---------- VORLIEGENDER AUSZUG ----------

Rolf
Gössner
Jedes
Jahr das gleiche Ritual. Da stellt sich der Bundesinnenminister zusammen mit
dem Präsidenten des Bundesamtes für Verfassungsschutz (BfV) vor die Kameras und
präsentiert ein neuerschienenes dickes Buch: den Verfassungsschutzbericht. Und
die ganze Presse fiebert nach den neuesten Geheimdienst-Erkenntnissen, wären
wir doch ohne sie hilflos dunklen Mächten ausgeliefert.
Die
neueste Erkenntnis der »Verfassungsschützer« ist die alte: »Der islamistische Extremismus
und Terrorismus stellen die größte Bedrohung der Inneren Sicherheit dar
weltweit und auch in Deutschland.« Damit bleibt es beim Feindbild Nr. 1, das
seit dem 11. September 2001 gepflegt wird mit der Folge, daß Muslime
hierzulande unter Generalverdacht stehen. Nirgends seien Vorfeldaufklärung und
vorbeugende Abwehr so notwendig wie im Kampf gegen den islamistischen
Extremismus, sagt Otto Schily. »Die Beobachtung der einschlägigen Aktivitäten
ist und bleibt auf absehbare Zeit daher die Kernaufgabe« des BfV zumal die
Zahl der Mitglieder und Anhänger »islamistischer« Organisationen von 30 950 auf
31 800 angestiegen sei. Wer oder was als »islamistisch« eingestuft wird,
obliegt der unkontrollierten Definitionsmacht des BfV.

---------- BEREITGESTELLTE ZEILEN ----------

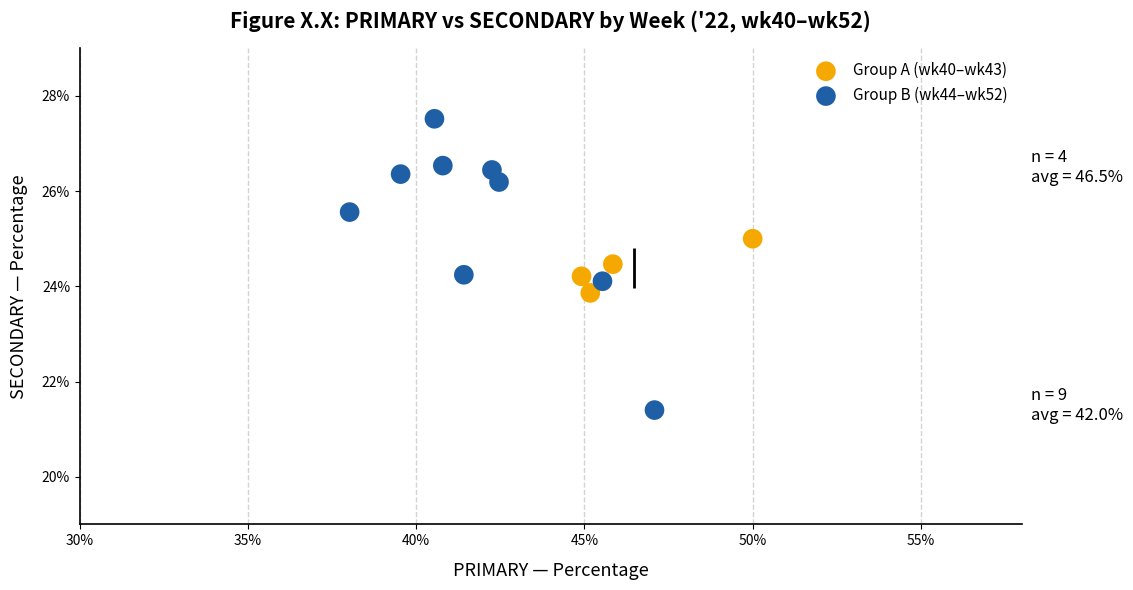

Which series has the largest Y range (max minus min)?

Group B (wk44–wk52)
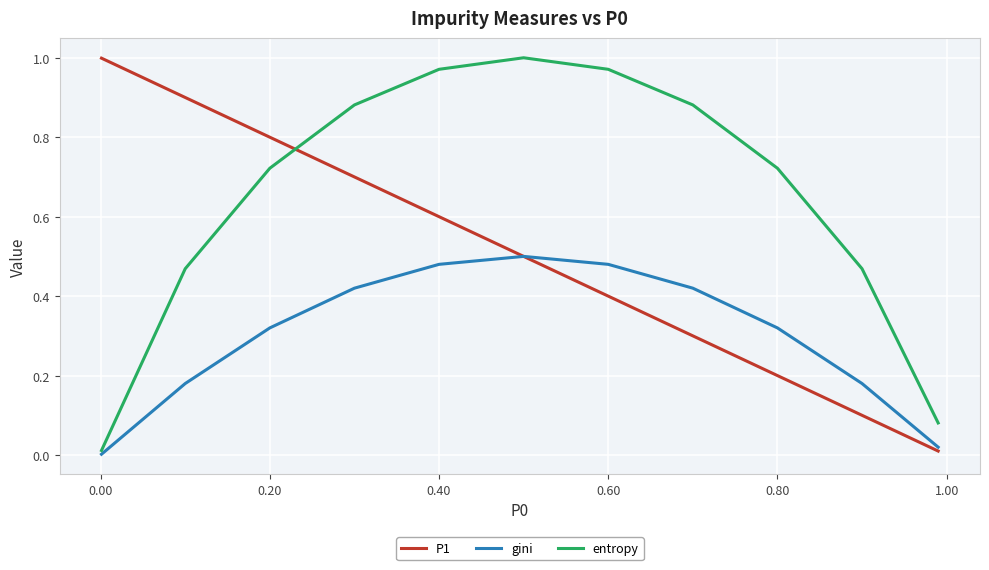

Rank the series by their average value, from highest to lowest.

entropy, P1, gini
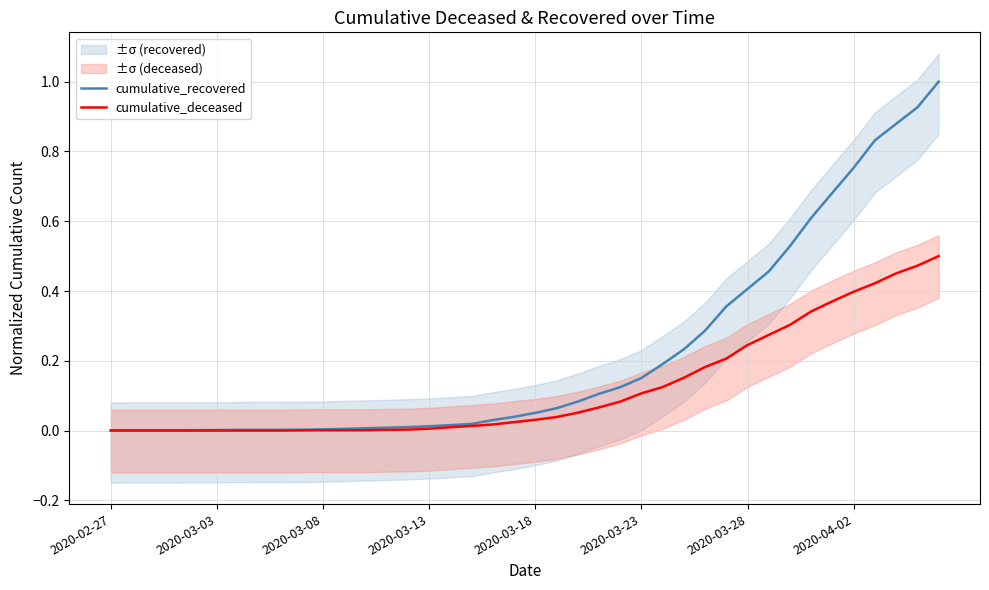

Which has a higher value, 37 or 14?

37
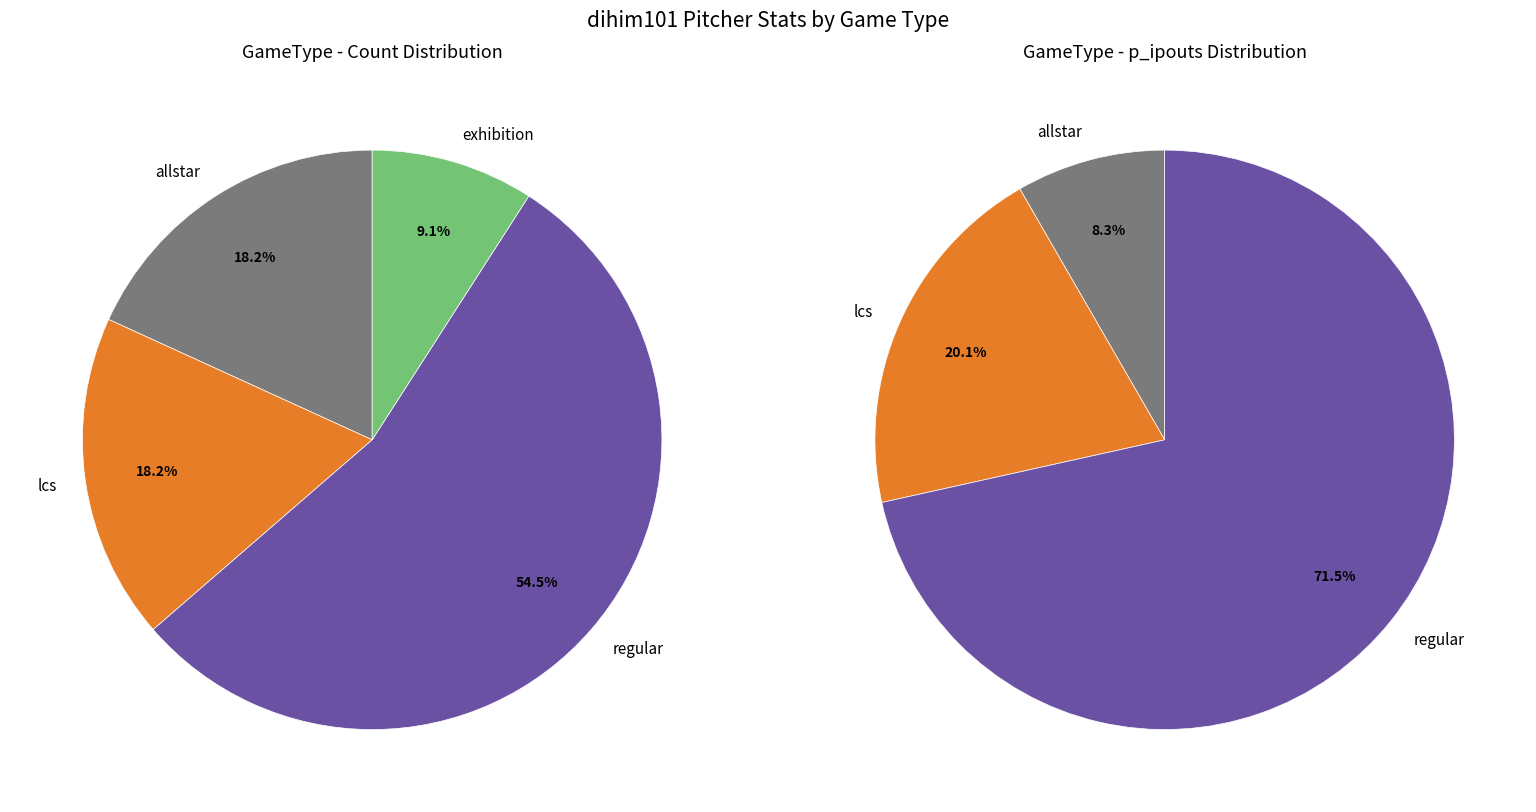

Does allstar represent more than half of the total?

No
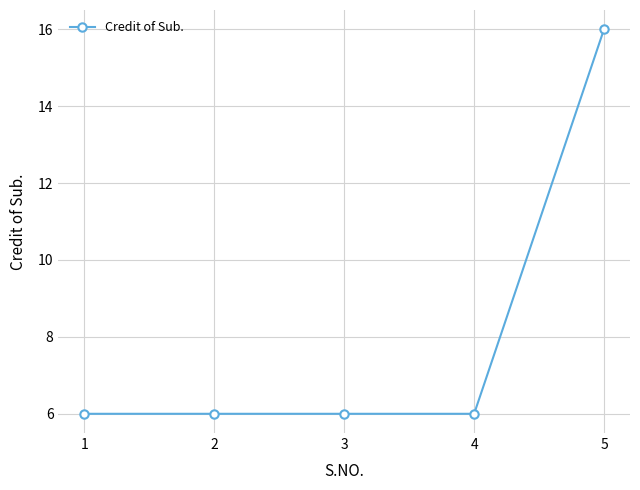

Approximately how many times larger is the value at 1 compared to 3?

1.0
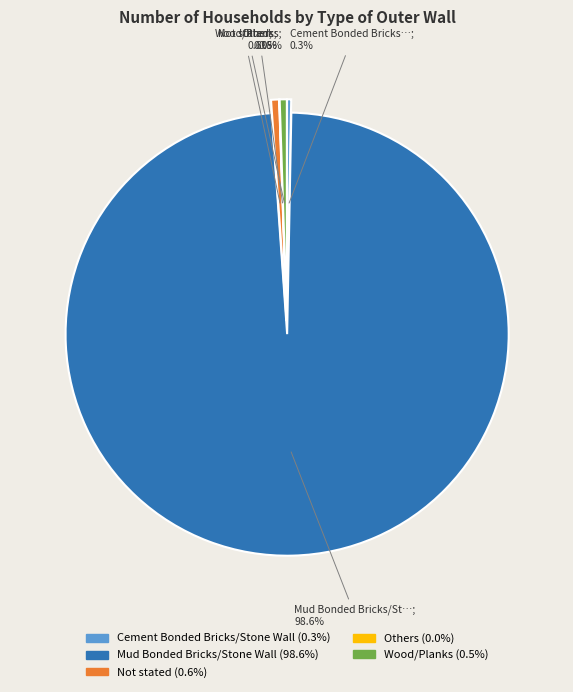

What is the majority slice?

Mud Bonded Bricks/Stone Wall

----------

AUFGABENSTELLUNG.
Führe den Text über den Verfassungsschutzbericht im Anschluss an seinen letzten Satz fort. Die Zeilen stehen in keinem Zusammenhang mit dem Text über den Verfassungsschutzbericht.

AUSGABE.
Mit
dieser Prioritätensetzung ist auch die Daseinsberechtigung des Geheimdienstes
auf absehbare Zeit gesichert hat doch der Kampf gegen
islamistisch-terroristische Bestrebungen allen Geheimdiensten einen kräftigen
Legitimationsschub beschert. Die ganze Schlapphutbranche ist in den vergangenen
Jahren personell, finanziell und technisch nachgerüstet worden und gerade
hat Schily ein drittes Sicherheitspaket vorgelegt, mit dem er den
Geheimdiensten noch mehr Überwachungsbefugnisse bescheren will.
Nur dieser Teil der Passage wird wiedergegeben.